_WORK TO COMPLETE_
Render the listing below as a JSON list of strings, one string per line, leaving out blank lines.

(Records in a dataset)
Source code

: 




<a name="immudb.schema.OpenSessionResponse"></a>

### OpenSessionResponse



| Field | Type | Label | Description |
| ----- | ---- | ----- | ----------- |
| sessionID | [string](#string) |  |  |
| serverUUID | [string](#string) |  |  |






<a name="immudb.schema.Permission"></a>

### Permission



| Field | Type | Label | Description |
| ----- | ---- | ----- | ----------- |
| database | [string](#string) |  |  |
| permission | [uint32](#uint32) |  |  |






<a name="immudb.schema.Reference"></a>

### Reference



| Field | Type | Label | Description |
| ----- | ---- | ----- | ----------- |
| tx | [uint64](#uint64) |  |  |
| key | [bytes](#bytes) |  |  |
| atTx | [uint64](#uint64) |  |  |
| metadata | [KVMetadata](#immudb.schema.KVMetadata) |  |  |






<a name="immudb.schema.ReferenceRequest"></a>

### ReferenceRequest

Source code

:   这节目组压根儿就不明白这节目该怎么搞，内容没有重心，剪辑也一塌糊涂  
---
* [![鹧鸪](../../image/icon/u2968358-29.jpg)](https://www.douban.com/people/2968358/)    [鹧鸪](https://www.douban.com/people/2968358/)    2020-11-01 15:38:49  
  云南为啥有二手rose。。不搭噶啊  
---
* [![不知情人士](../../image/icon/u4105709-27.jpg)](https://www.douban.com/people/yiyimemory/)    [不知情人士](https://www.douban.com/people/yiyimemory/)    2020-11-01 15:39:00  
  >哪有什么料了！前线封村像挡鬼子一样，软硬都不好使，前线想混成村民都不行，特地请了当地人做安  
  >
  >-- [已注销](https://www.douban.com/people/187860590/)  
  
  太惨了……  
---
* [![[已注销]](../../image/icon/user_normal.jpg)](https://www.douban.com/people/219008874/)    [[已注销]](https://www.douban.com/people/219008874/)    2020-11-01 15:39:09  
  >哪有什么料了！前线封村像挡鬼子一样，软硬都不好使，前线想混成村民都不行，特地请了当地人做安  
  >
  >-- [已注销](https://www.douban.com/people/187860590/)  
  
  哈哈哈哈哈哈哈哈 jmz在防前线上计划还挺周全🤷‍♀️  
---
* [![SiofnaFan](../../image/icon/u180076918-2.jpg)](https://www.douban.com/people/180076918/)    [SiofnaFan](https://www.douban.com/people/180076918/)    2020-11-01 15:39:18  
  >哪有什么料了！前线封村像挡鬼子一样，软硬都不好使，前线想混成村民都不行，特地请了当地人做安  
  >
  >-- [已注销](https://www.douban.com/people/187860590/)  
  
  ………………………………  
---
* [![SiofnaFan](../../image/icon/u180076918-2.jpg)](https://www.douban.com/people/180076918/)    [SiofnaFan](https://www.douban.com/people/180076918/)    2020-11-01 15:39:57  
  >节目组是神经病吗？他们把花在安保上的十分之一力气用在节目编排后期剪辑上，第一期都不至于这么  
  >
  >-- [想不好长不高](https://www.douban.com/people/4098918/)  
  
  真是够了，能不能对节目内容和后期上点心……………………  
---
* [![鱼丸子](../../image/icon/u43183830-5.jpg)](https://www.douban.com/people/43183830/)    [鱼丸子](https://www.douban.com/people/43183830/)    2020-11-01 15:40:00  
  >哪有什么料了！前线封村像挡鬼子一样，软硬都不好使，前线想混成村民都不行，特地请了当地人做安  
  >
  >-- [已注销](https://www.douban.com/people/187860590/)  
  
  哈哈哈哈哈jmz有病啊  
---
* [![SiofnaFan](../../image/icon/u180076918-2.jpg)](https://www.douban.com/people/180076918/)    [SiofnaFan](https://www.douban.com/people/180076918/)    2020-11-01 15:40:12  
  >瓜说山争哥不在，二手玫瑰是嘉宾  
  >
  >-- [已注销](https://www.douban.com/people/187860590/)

_ANSWER TO THE PROBLEM_
[
  "Source code",
  ": ",
  "<a name=\"immudb.schema.OpenSessionResponse\"></a>",
  "### OpenSessionResponse",
  "| Field | Type | Label | Description |",
  "| ----- | ---- | ----- | ----------- |",
  "| sessionID | [string](#string) |  |  |",
  "| serverUUID | [string](#string) |  |  |",
  "<a name=\"immudb.schema.Permission\"></a>",
  "### Permission",
  "| Field | Type | Label | Description |",
  "| ----- | ---- | ----- | ----------- |",
  "| database | [string](#string) |  |  |",
  "| permission | [uint32](#uint32) |  |  |",
  "<a name=\"immudb.schema.Reference\"></a>",
  "### Reference",
  "| Field | Type | Label | Description |",
  "| ----- | ---- | ----- | ----------- |",
  "| tx | [uint64](#uint64) |  |  |",
  "| key | [bytes](#bytes) |  |  |",
  "| atTx | [uint64](#uint64) |  |  |",
  "| metadata | [KVMetadata](#immudb.schema.KVMetadata) |  |  |",
  "<a name=\"immudb.schema.ReferenceRequest\"></a>",
  "### ReferenceRequest",
  "Source code",
  ":   这节目组压根儿就不明白这节目该怎么搞，内容没有重心，剪辑也一塌糊涂  ",
  "---",
  "* [![鹧鸪](../../image/icon/u2968358-29.jpg)](https://www.douban.com/people/2968358/)    [鹧鸪](https://www.douban.com/people/2968358/)    2020-11-01 15:38:49  ",
  "  云南为啥有二手rose。。不搭噶啊  ",
  "---",
  "* [![不知情人士](../../image/icon/u4105709-27.jpg)](https://www.douban.com/people/yiyimemory/)    [不知情人士](https://www.douban.com/people/yiyimemory/)    2020-11-01 15:39:00  ",
  "  >哪有什么料了！前线封村像挡鬼子一样，软硬都不好使，前线想混成村民都不行，特地请了当地人做安  ",
  "  >",
  "  >-- [已注销](https://www.douban.com/people/187860590/)  ",
  "  太惨了……  ",
  "---",
  "* [![[已注销]](../../image/icon/user_normal.jpg)](https://www.douban.com/people/219008874/)    [[已注销]](https://www.douban.com/people/219008874/)    2020-11-01 15:39:09  ",
  "  >哪有什么料了！前线封村像挡鬼子一样，软硬都不好使，前线想混成村民都不行，特地请了当地人做安  ",
  "  >",
  "  >-- [已注销](https://www.douban.com/people/187860590/)  ",
  "  哈哈哈哈哈哈哈哈 jmz在防前线上计划还挺周全🤷‍♀️  ",
  "---",
  "* [![SiofnaFan](../../image/icon/u180076918-2.jpg)](https://www.douban.com/people/180076918/)    [SiofnaFan](https://www.douban.com/people/180076918/)    2020-11-01 15:39:18  ",
  "  >哪有什么料了！前线封村像挡鬼子一样，软硬都不好使，前线想混成村民都不行，特地请了当地人做安  ",
  "  >",
  "  >-- [已注销](https://www.douban.com/people/187860590/)  ",
  "  ………………………………  ",
  "---",
  "* [![SiofnaFan](../../image/icon/u180076918-2.jpg)](https://www.douban.com/people/180076918/)    [SiofnaFan](https://www.douban.com/people/180076918/)    2020-11-01 15:39:57  ",
  "  >节目组是神经病吗？他们把花在安保上的十分之一力气用在节目编排后期剪辑上，第一期都不至于这么  ",
  "  >",
  "  >-- [想不好长不高](https://www.douban.com/people/4098918/)  ",
  "  真是够了，能不能对节目内容和后期上点心……………………  ",
  "---",
  "* [![鱼丸子](../../image/icon/u43183830-5.jpg)](https://www.douban.com/people/43183830/)    [鱼丸子](https://www.douban.com/people/43183830/)    2020-11-01 15:40:00  ",
  "  >哪有什么料了！前线封村像挡鬼子一样，软硬都不好使，前线想混成村民都不行，特地请了当地人做安  ",
  "  >",
  "  >-- [已注销](https://www.douban.com/people/187860590/)  ",
  "  哈哈哈哈哈jmz有病啊  ",
  "---",
  "* [![SiofnaFan](../../image/icon/u180076918-2.jpg)](https://www.douban.com/people/180076918/)    [SiofnaFan](https://www.douban.com/people/180076918/)    2020-11-01 15:40:12  ",
  "  >瓜说山争哥不在，二手玫瑰是嘉宾  ",
  "  >",
  "  >-- [已注销](https://www.douban.com/people/187860590/)"
]